Jonathan Ari Lander wrote Revolution while teaching a university course on South East Asian history and reflecting on the anti-communist purge between 1965-66. The play is set in Australia as a new political force, New Australia, begins to take hold. How much is charismatic leader Imaduddin willing to personally sacrifice for his broad political aims? It’s a political thriller with an intellectual soul.
Cast included Wadih Dona, Baylea Davis, Michael Edgar, Anita Hegh, Xavier Samuel and Camilla Ah Kin. Director Tanya Denny and Dramaturg Polly Rowe.

Author Elise Hearst describes Dirtyland as a stark portrait of human frailty, resilience and treachery. It is also about massacre and its lingering impact. But despite these daunting themes the play has an element of playfulness and innocence.
With Margaret Harvey, Noreen Le Mottee, Xavier Samuel, Ivan Donato, Michael Edgar Katherine Cullen and Camilla Ah Kin.
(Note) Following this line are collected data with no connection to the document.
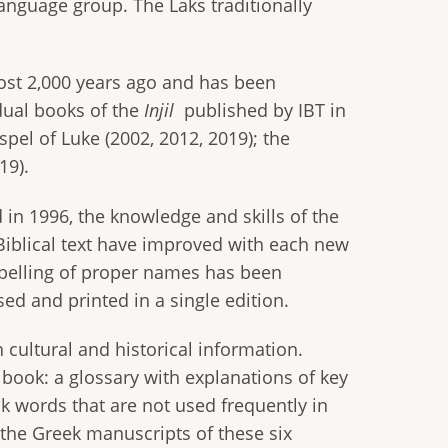
nguage group. The Laks traditionally
ost 2,000 years ago and has been
dual books of the
Injil
published by IBT in
spel of Luke (2002, 2012, 2019); the
19).
d in 1996, the knowledge and skills of the
e Biblical text have improved with each new
spelling of proper names has been
ed and printed in a single edition.
 cultural and historical information.
 book: a glossary with explanations of key
ak words that are not used frequently in
 the Greek manuscripts of these six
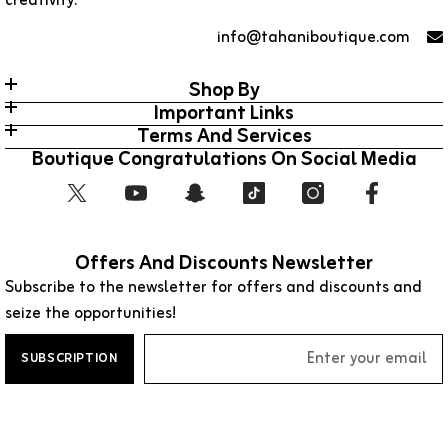
creativity.
info@tahaniboutique.com
Shop By
Important Links
Terms And Services
Boutique Congratulations On Social Media
Offers And Discounts Newsletter
Subscribe to the newsletter for offers and discounts and
seize the opportunities!
SUBSCRIPTION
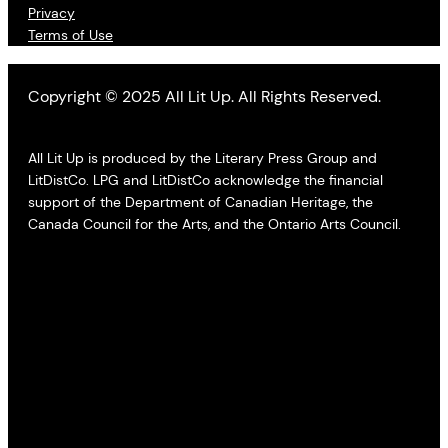
Privacy
Terms of Use
Copyright © 2025 All Lit Up. All Rights Reserved.
All Lit Up is produced by the Literary Press Group and
LitDistCo. LPG and LitDistCo acknowledge the financial
support of the Department of Canadian Heritage, the
Canada Council for the Arts, and the Ontario Arts Council.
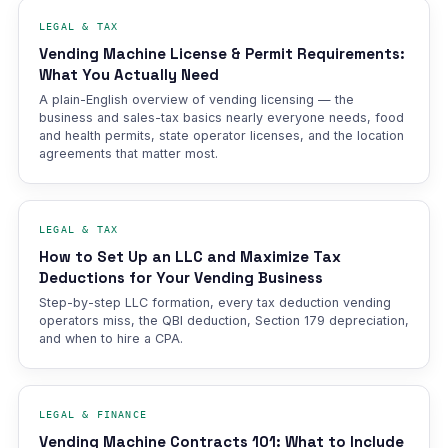
LEGAL & TAX
Vending Machine License & Permit Requirements:
What You Actually Need
A plain-English overview of vending licensing — the
business and sales-tax basics nearly everyone needs, food
and health permits, state operator licenses, and the location
agreements that matter most.
LEGAL & TAX
How to Set Up an LLC and Maximize Tax
Deductions for Your Vending Business
Step-by-step LLC formation, every tax deduction vending
operators miss, the QBI deduction, Section 179 depreciation,
and when to hire a CPA.
LEGAL & FINANCE
Vending Machine Contracts 101: What to Include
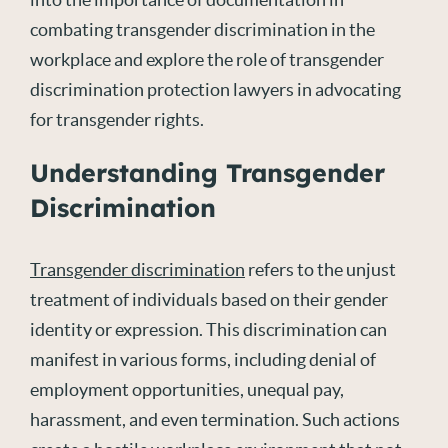
combating transgender discrimination in the
workplace and explore the role of transgender
discrimination protection lawyers in advocating
for transgender rights.
Understanding Transgender
Discrimination
Transgender discrimination
refers to the unjust
treatment of individuals based on their gender
identity or expression. This discrimination can
manifest in various forms, including denial of
employment opportunities, unequal pay,
harassment, and even termination. Such actions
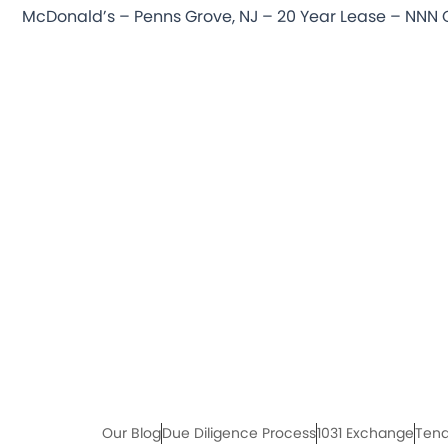
Our Blog
Due Diligence Process
1031 Exchange
Tena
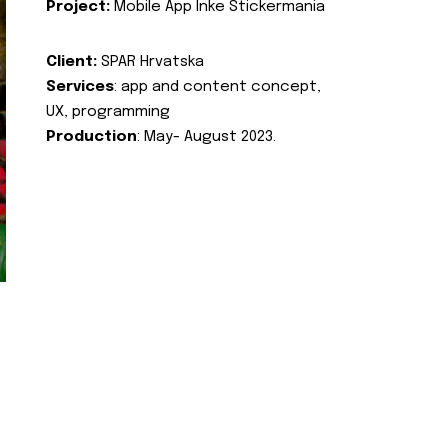
Project:
Mobile App Inke Stickermania
Client:
SPAR Hrvatska
Services
: app and content concept,
UX, programming
Production
: May- August 2023.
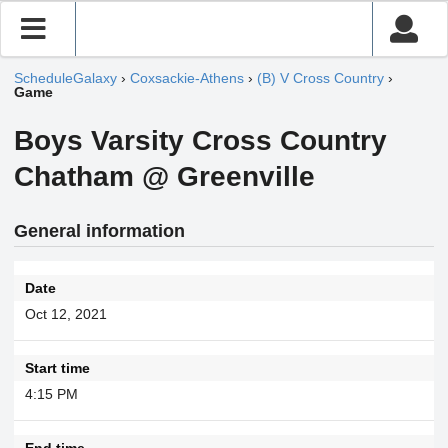
ScheduleGalaxy
›
Coxsackie-Athens
›
(B) V Cross Country
›
Game
Boys Varsity Cross Country
Chatham @ Greenville
General information
Date
Oct 12, 2021
Start time
4:15 PM
End time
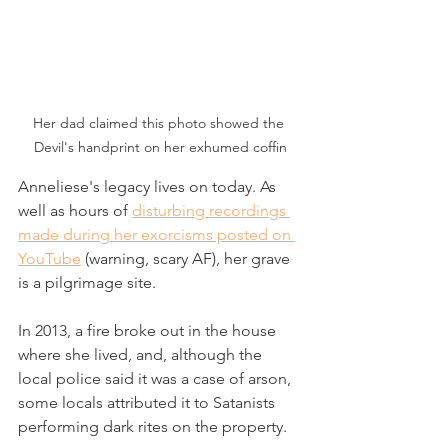
Her dad claimed this photo showed the 
Devil's handprint on her exhumed coffin
Anneliese's legacy lives on today. As 
well as hours of 
disturbing recordings 
made during her exorcisms posted on 
YouTube
 (warning, scary AF), her grave 
is a pilgrimage site. 
In 2013, a fire broke out in the house 
where she lived, and, although the 
local police said it was a case of arson, 
some locals attributed it to Satanists 
performing dark rites on the property.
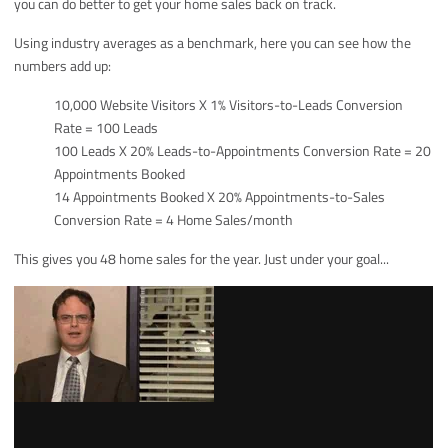
you can do better to get your home sales back on track.
Using industry averages as a benchmark, here you can see how the
numbers add up:
10,000 Website Visitors X 1% Visitors-to-Leads Conversion
Rate = 100 Leads
100 Leads X 20% Leads-to-Appointments Conversion Rate = 20
Appointments Booked
14 Appointments Booked X 20% Appointments-to-Sales
Conversion Rate = 4 Home Sales/month
This gives you 48 home sales for the year. Just under your goal...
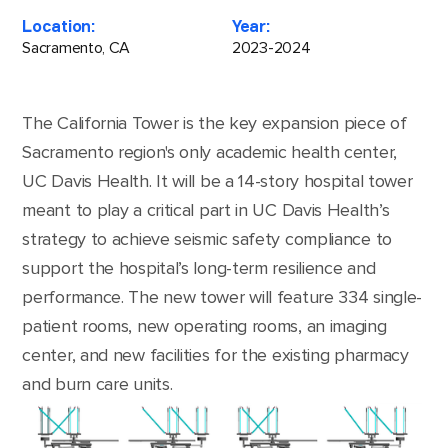
Location:
Year:
Sacramento, CA
2023-2024
The California Tower is the key expansion piece of
Sacramento region's only academic health center,
UC Davis Health. It will be a 14-story hospital tower
meant to play a critical part in UC Davis Health’s
strategy to achieve seismic safety compliance to
support the hospital’s long-term resilience and
performance. The new tower will feature 334 single-
patient rooms, new operating rooms, an imaging
center, and new facilities for the existing pharmacy
and burn care units.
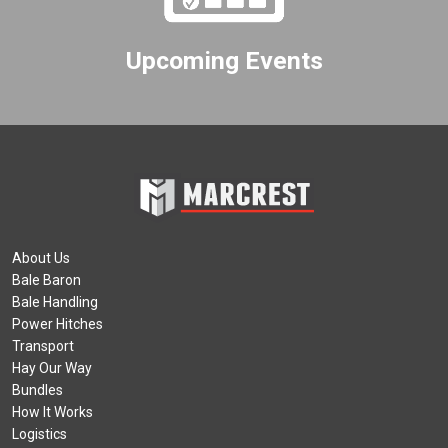
Upcoming Events
About Us
Bale Baron
Bale Handling
Power Hitches
Transport
Hay Our Way
Bundles
How It Works
Logistics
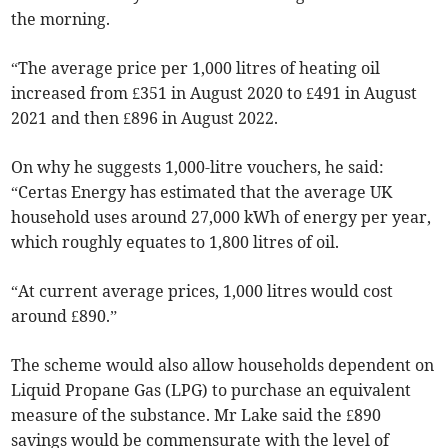
the morning.
“The average price per 1,000 litres of heating oil
increased from £351 in August 2020 to £491 in August
2021 and then £896 in August 2022.
On why he suggests 1,000-litre vouchers, he said:
“Certas Energy has estimated that the average UK
household uses around 27,000 kWh of energy per year,
which roughly equates to 1,800 litres of oil.
“At current average prices, 1,000 litres would cost
around £890.”
The scheme would also allow households dependent on
Liquid Propane Gas (LPG) to purchase an equivalent
measure of the substance. Mr Lake said the £890
savings would be commensurate with the level of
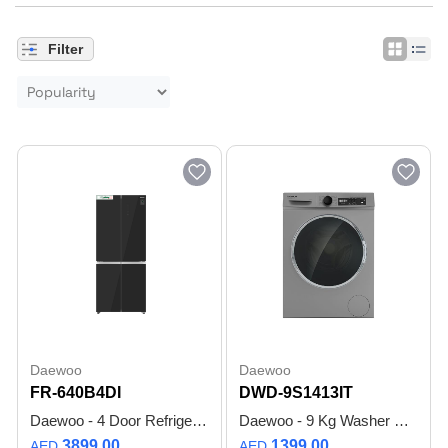
Filter
Daewoo
Daewoo
FR-640B4DI
DWD-9S1413IT
Daewoo - 4 Door Refrigerator - 519 litre - Smart Inverter Compressor - Digital Display - Black Glass design - FR-640B4DI - 1 Year Warranty
Daewoo - 9 Kg Washer Front Load Washer with BLDC Inverter Motor, 1400 RPM, Anti Allergy - Silver - DWD-9S1413IT - Made in Turkiye - 1 Year Warranty
3899.00
1399.00
AED
AED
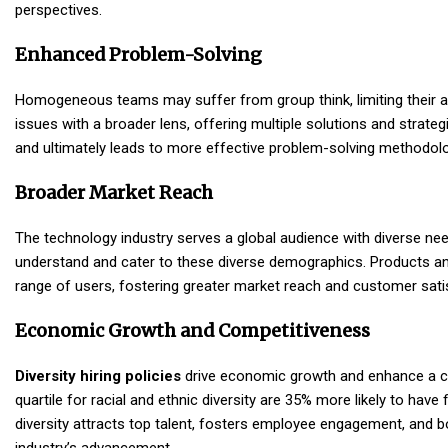
perspectives.
Enhanced Problem-Solving
Homogeneous teams may suffer from group think, limiting their ab
issues with a broader lens, offering multiple solutions and strateg
and ultimately leads to more effective problem-solving methodolo
Broader Market Reach
The technology industry serves a global audience with diverse ne
understand and cater to these diverse demographics. Products and
range of users, fostering greater market reach and customer sati
Economic Growth and Competitiveness
Diversity hiring policies
drive economic growth and enhance a c
quartile for racial and ethnic diversity are 35% more likely to hav
diversity attracts top talent, fosters employee engagement, and b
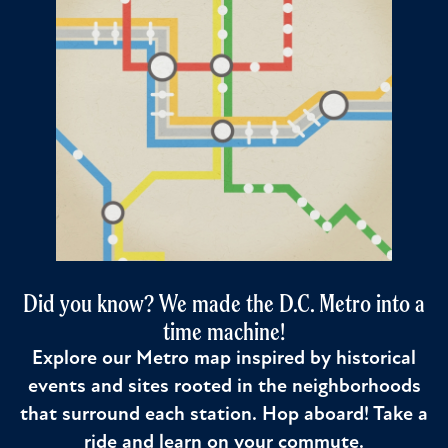
Did you know? We made the D.C. Metro into a
time machine!
Explore our Metro map inspired by historical
events and sites rooted in the neighborhoods
that surround each station. Hop aboard! Take a
ride and learn on your commute.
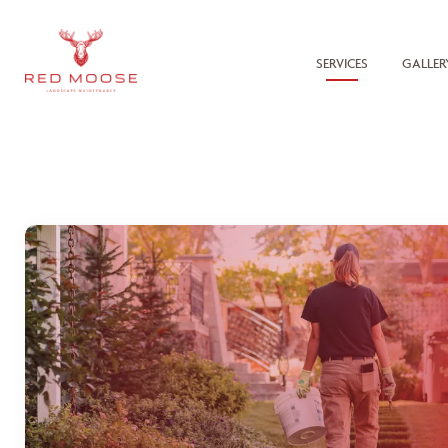
SERVICES
GALLER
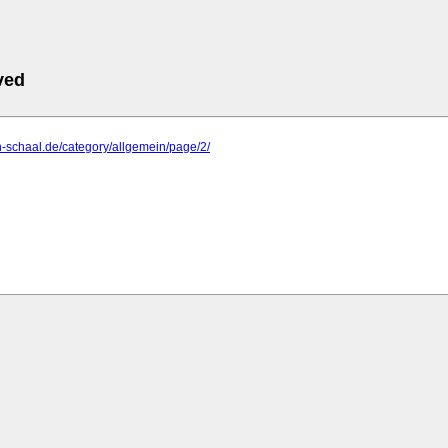
ved
n-schaal.de/category/allgemein/page/2/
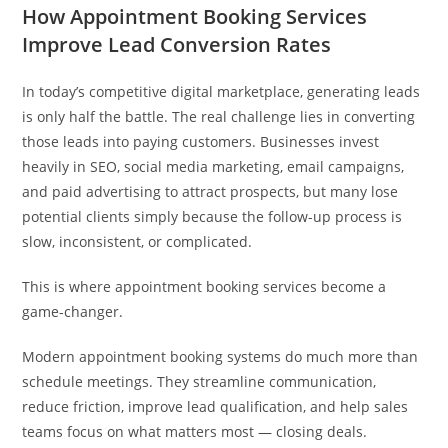
How Appointment Booking Services
Improve Lead Conversion Rates
In today’s competitive digital marketplace, generating leads
is only half the battle. The real challenge lies in converting
those leads into paying customers. Businesses invest
heavily in SEO, social media marketing, email campaigns,
and paid advertising to attract prospects, but many lose
potential clients simply because the follow-up process is
slow, inconsistent, or complicated.
This is where appointment booking services become a
game-changer.
Modern appointment booking systems do much more than
schedule meetings. They streamline communication,
reduce friction, improve lead qualification, and help sales
teams focus on what matters most — closing deals.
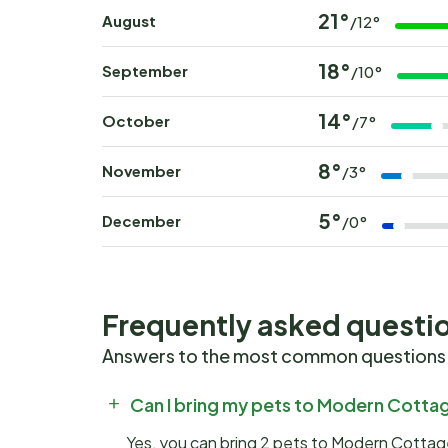
21°
August
/12°
18°
September
/10°
14°
October
/7°
8°
November
/3°
5°
December
/0°
Frequently asked questi
Answers to the most common questions
Can I bring my pets to Modern Cottage
Yes, you can bring 2 pets to Modern Cottage 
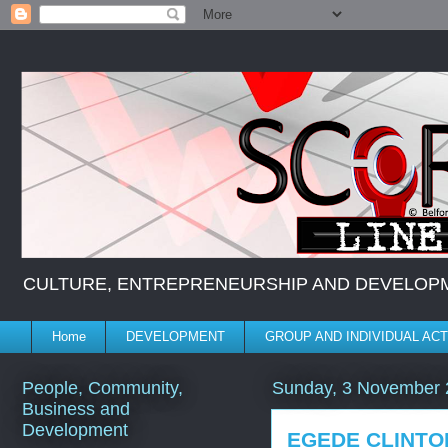
CULTURE, ENTREPRENEURSHIP AND DEVELOPMENT *
Home
DEVELOPMENT
GROUP AND INDIVIDUAL ACT
People, Community,
Sunday, 3 November 
Business and
Development
EGEDE CLINT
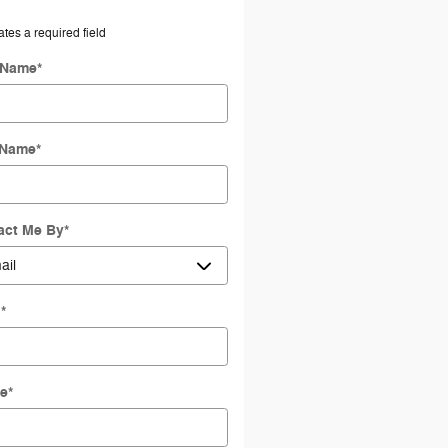
ates a required field
t Name
*
 Name
*
act Me By
*
l
*
e
*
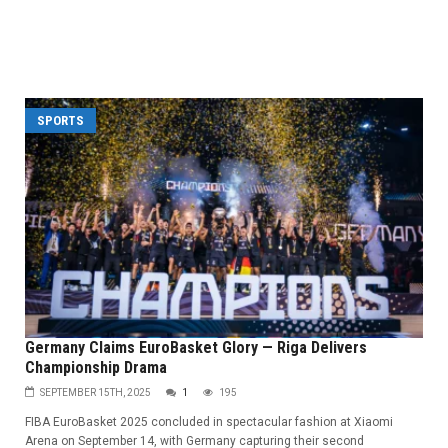
SPORTS
Germany Claims EuroBasket Glory — Riga Delivers
Championship Drama
SEPTEMBER 15TH, 2025
1
195
FIBA EuroBasket 2025 concluded in spectacular fashion at Xiaomi
Arena on September 14, with Germany capturing their second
Directed by Susie Dee and Dramaturg Polly Rowe.


If only we could accurately measure the impact the National Play Festival will have on Tasmania. By its very nature though, such precise measurement is of course impossible. But in bringing such a diverse offering to the state it can safely be assumed that the Tasmanian theatre community will reap benefits.

Having access to established writers, watching accomplished actors at work, seeing how directors begin to shape new work and even having the chance to see that very same work change in the process is a rich opportunity. At the very least local crews were employed and tertiary theatre students were given exposure to best practise by being placed on productions.

However it is also important to ask what did the PlayWriting Australia get out of Tasmania? And did its relationship to Ten Days on the Island hamper or help the National Play Festival? I suspect the relationship was a healthy one. For starters the NPF was given a marketing boost by appearing in the widely distributed and very expensive Ten Days program. Also by coming to Hobart and touring to regional areas, PlayWriting Australia continues its charter to promote and foster Australian playwriting.

You can bet your last dollar the NPF will be in Sydney or Melbourne next year as it probably should, because the NPF is still in its infancy and big city exposure will help to cement its reputation. But not before we see some tangible evidence that the process undergone during the time in Tasmania translates into seasons for all or most of the six plays showcased.

Mark Cutler is a Hobart based writer/performer.